Simpang siur nilai ujian mulai beradaptasi dengan kuping ini. Beberapa pihak tidak setuju bahwa kecerdasan anak hanya dilihat dari nilai (termasuk aku), akan tetapi masih banyak pihak yang melihat nilai sebagai ukuran kecerdasan. Aku mengalami fenomena itu di sini, ketika proses kegiatan belajar mengajar, sering kali murid terlihat aktif dan mampu mengerjakan soal. Akan tetapi jangan harap pemandangan yang sama terjadi ketika ujian, jawaban yang ditulis kacau balau tertukar-tukar. Mereka lupa, dan mereka tidak ada niatan untuk belajar dengan sungguh-sungguh. Hari ini inget besok sudah lupa. Sediiiiiih rasanya :(

Pemaksaan kognitif jelas dinilai akan merusak akhlak dan kreatifitas. Tapi tipekal murid-murid di sini ketika tidak dipaksa mereka justru hura-hura. Yang ada dikasih hari minta jantung. Bahkan ketika aku mengajar dengan kebebasan, maka dengan bebasnya pula para murid mengacaukan suasana. Selama masih dalam batas wajar aku kasih kartu kuning, tapi kalau sudah kelewatan aku kasih kartu merah dengan hukuman yang sama dengan di lapangan sepak bola.

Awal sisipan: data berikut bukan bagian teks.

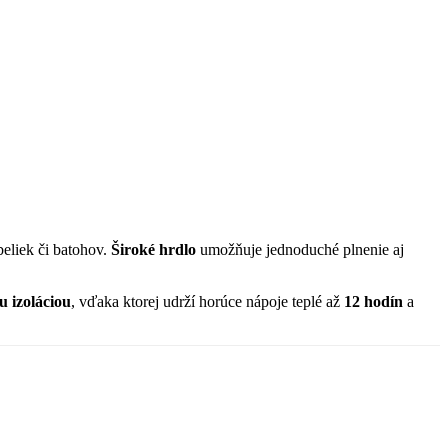
eliek či batohov.
Široké hrdlo
umožňuje jednoduché plnenie aj
u izoláciou
, vďaka ktorej udrží horúce nápoje teplé až
12 hodín
a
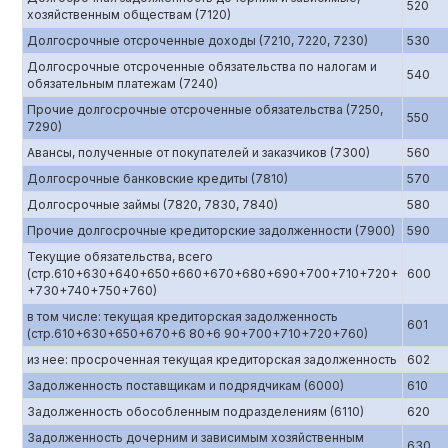
520
хозяйственным обществам (7120)
Долгосрочные отсроченные доходы (7210, 7220, 7230)
530
Долгосрочные отсроченные обязательства по налогам и
540
обязательным платежам (7240)
Прочие долгосрочные отсроченные обязательства (7250,
550
7290)
Авансы, полученные от покупателей и заказчиков (7300)
560
Долгосрочные банковские кредиты (7810)
570
Долгосрочные займы (7820, 7830, 7840)
580
Прочие долгосрочные кредиторские задолженности (7900)
590
Текущие обязательства, всего
(стр.610+630+640+650+660+670+680+690+700+710+720+
600
+730+740+750+760)
в том числе: текущая кредиторская задолженность
601
(стр.610+630+650+670+6 80+6 90+700+710+720+760)
из нее: просроченная текущая кредиторская задолженность
602
Задолженность поставщикам и подрядчикам (6000)
610
Задолженность обособленным подразделениям (6110)
620
Задолженность дочерним и зависимым хозяйственным
630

Kembali lagi ke masalah nilai, hari ini aku menilai ujian akhir semester murid-muridku. Hasilnya mengecewakan, berbeda jauh dengan apa yang telah mereka tuntaskan sehari-hari. Aku sampai tercekat melihat hasil ujiannya. Dengan santai mereka malah ketawa-ketiwi, sedangkan aku gigit jari. Mungkin ketika aku membuat KKM, niscaya banyak anak yang tidak mencapainya. Saat ini aku merasa gagal, seperti semua usaha sia-sia. Tapi mereka tenang-tenang saja, karena mereka selalu yakin guru akan membantu menaikkan tingkat mereka. Yang penting naik kelas, kualitas yah nomer selanjutnya.

Sejujurnya aku ini seperti sedang hilang arah. Tidak tahu letak kesalahannya di mana. Nilai bisa dikatagorikan bukan tolak ukur, tapi sepertinya pola pikir juga sangat amat berpengaruh dalam hal ini.